Systemic sclerosis is a multisystem disease predominantly affecting the skin, lungs, vascular system, and gastrointestinal tract.1Neurological involvement occurs in a few patients (ranging from 0.8 to 18.5%) including cranial nerve abnormalities, peripheral neuropathy, CNS vasculitis, and autonomic peripheral neuropathy. To our knowledge, extensive cerebral calcifications have not yet been reported.
Calcification of the brain is discovered in 0.8 to 1.2% of subjects undergoing routine CT examination, mainly in the globus pallidus. In most cases the deposits are small and involve older patients who remain asymptomatic, leading to the concept of “physiological” senescent basal ganglia calcifications.4 On the other hand, basal ganglia calcifications, often associated with dentate nuclei calcifications, have been reported in more than 30 conditions, including abnormalities of calcium phosphorus metabolism such as pseudohypoparathyroidism.5
Systemic sclerosis leads to the formation of calcium deposits in the subcutaneous tissue. Rarely, the calcific process has been shown to involve the spine or pericardium.2 3 Recently, Heronet al described two cases of cerebral involvement in systemic sclerosis.6 In both cases necropsy showed extensive wall calcification of the small arteries and arterioles of the brain. Our two patients have scleroderma and extensive striopallidodentate calcifications and metabolic investigations failed to disclose any specific aetiology in either case. We think that scleroderma should be added to the list of conditions described as occurring with basal ganglia calcification.

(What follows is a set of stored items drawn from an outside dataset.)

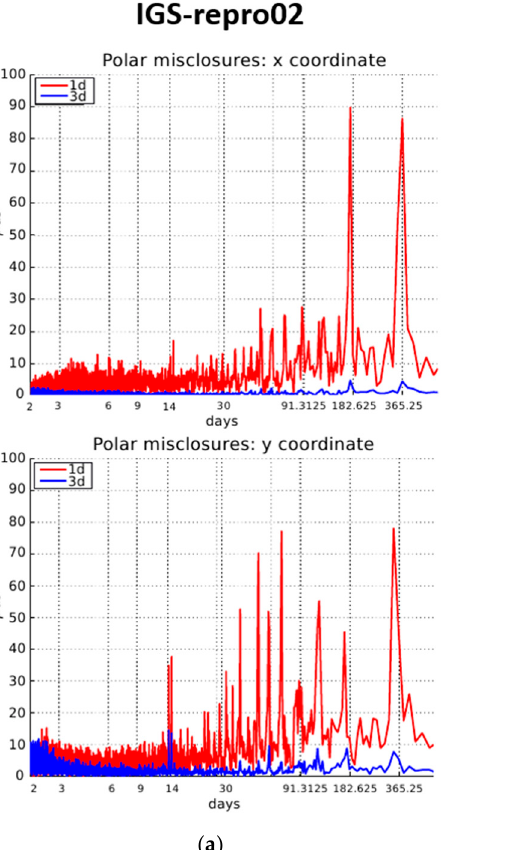
Figure 5. ( a ) Power spectrum of polar motion misclosures referring to the 2 nd IGS reprocessing campaign (IGS-repro02). ( b ) Power spectrum of polar misclosures referring to the reprocessing campaign carried out in the frame of the EGSIEM project (EGSIEM-REPRO). Misclosures in x coordinates are shown on the top and misclosures in the y coordinates are shown on the bottom, plotted with a shift along the vertical axis for clarity. Polar motion misclosures referring to the 1-day solution are shown in red, while polar motion misclosures referring to the 3-day solution are presented in blue. In both cases, the chosen time interval is 2000–2014.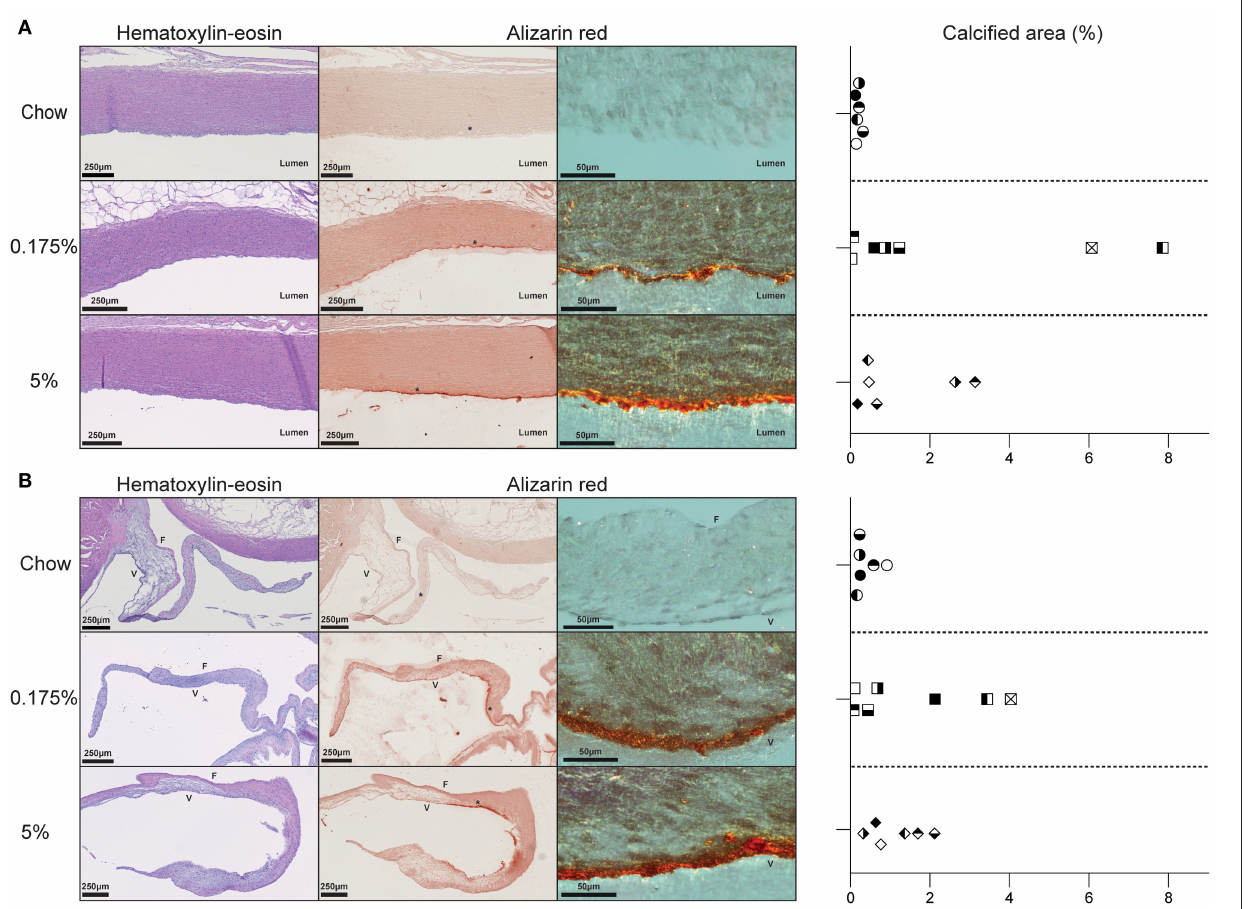
FIGURE 1 | Effect of PA and PA/OA enriched diets on rabbit aorta and aortic valve structures. (A) . Representative pictures of aortic wall for chow, 0.175% and 5% lard diet groups stained with hematoxylin-eosin or alizarin red. Graph represents the percentages of calcified areas in aorta in all three rabbit groups. (B) . Representative pictures of aortic valve of chow, 0.175% and 5% lard diet groups stained with hematoxylin-eosin, hematoxylin-eosin or alizarin red. Graph represents the percentages of calcified areas in aortic valve in all three rabbit groups. Alizarin red pictures are taken with light microscopy (left panels) and with polarized light microscopy at higher magnification of * zone (right panels). In graphs, one symbol corresponds to one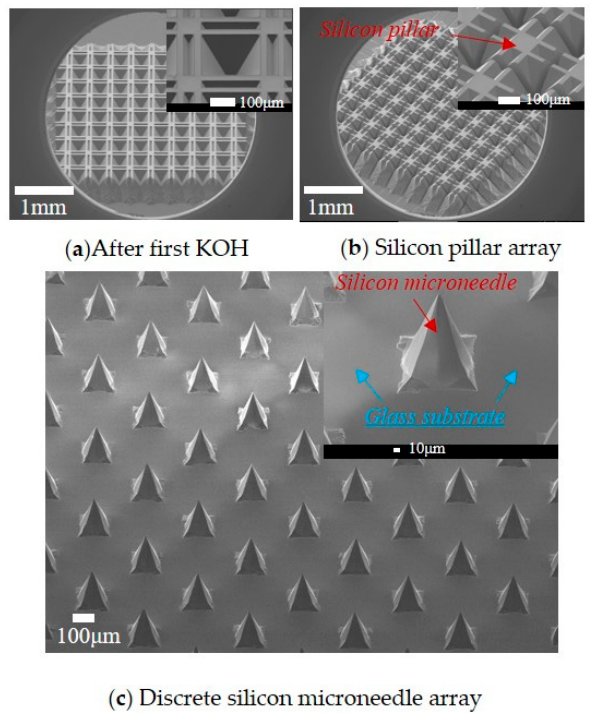
Figure 4. Fabrication process of microneedle array.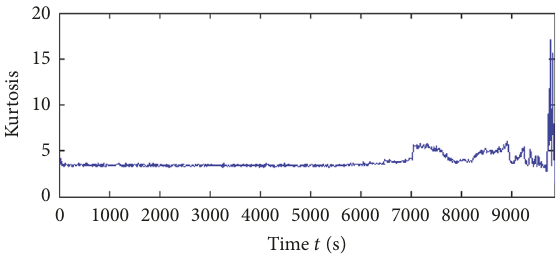
Figure 8: The kurtosis of bearing 1 for the whole life cycle.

The pathogenesis of the formation of calcium deposits in systemic diseases remains poorly understood. However, pathological calcification can be subdivided into metastatic (occurring in undamaged tissues when extracellular calcium and phosphate concentrations are increased) and dystrophic (ocurring in injured tissue when extracellular calcium and phosphate concentrations are normal) calcification.7 In our patients, as in the patients of Heron et al, the brain calcifying process may be related to primary cerebrovascular changes induced by systemic sclerosis.
Routine brain CT examination in systemic sclerosis could help to determine the true incidence of basal ganglia calcifications and their clinical relevance.